Mijn beroepspraktijk als beeldend kunstenaar bestaat uit het maken van schilderijen. Ik zie mezelf als een representant van de hedendaagse schilderkunst met een eigen stijl en inhoudelijke verbeeldingen. Ik vervaardig geen spirituele landschap schilderijen, maar eerder subjectieve, fictieve landschappen waarin alles voor mij bij elkaar komt: een buitenwereld en een binnenwereld die ik gelijktijdig tot één werk of schilderij herschep, waarmee ik vorm geef aan mijn gedachten en aan die van anderen waarover ik graag lees.
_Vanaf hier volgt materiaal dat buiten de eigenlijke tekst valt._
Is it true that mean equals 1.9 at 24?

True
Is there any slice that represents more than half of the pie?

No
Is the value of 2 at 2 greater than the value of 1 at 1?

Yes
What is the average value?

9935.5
Ik ben geboren in Groningen (1982) en opgegroeid in Oost-Groningen, rijk aan vlakke vergezichten, van waaruit je in de verte de wolken ziet binnendrijven tegen een strak blauwe hemel, met altijd wind tegen. Een schouwspel waaraan ik nog steeds graag terugdenk en waarin ik weg kan dromen, weg van de dagelijkse beslommeringen, ver van de realiteit.
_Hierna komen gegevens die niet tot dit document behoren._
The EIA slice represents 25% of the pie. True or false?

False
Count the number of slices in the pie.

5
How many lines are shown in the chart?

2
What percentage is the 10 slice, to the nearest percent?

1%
Inmiddels woon ik al geruime tijd in Twente, sinds 2003 toen ik aan de AKI-ArtEZ in Enschede ging studeren, waar het coulissenlandschap een grote rol is gaan spelen in mijn dagelijkse leven. Ik maak graag lange wandelingen in de natuur, vaak is dat vroeg in de ochtend voordat ik naar mijn atelier ga, maar soms ook daarna. Ik kan daar mijn gedachten kwijt en waan mij in een soort van tijdloosheid die mij omringt met weemoed en hoop, groei en verval. De natuur, de weersverschijnselen en het constant veranderen van de lichtinval, ze branden op mijn netvlies en gaan een relatie aan met mijn gedachten. Nieuwe beelden ontstaan voor mijn ogen en leiden samen met mijn gedachten een eigen leven in mijn hoofd.

Ik vraag me dan vaak af of alles wat wij zien wel echt is, wat bestaan is, wat dat inhoudt – om te bestaan - en of het nu eigenlijk iets uitmaakt of iets echt is of niet echt en wat dat dan is? Hierdoor kan ik me goed vinden in bepaalde citaten uit de filosofie van George Berkeley [1685 – 1753]. Berkeley stelt bijvoorbeeld dat er geen object zonder subject kan zijn. Het object bestaat altijd uitsluitend in relatie tot een subject en is dus ook afhankelijk van het subject, waardoor het wordt bepaald door het subject en als loutere verschijning op zichzelf, niet onvoorwaardelijk bestaat. Berkeley: "Als in een verlaten bos een boom omvalt, en niemand hoort het, heeft de boom dan wel geluid gemaakt?".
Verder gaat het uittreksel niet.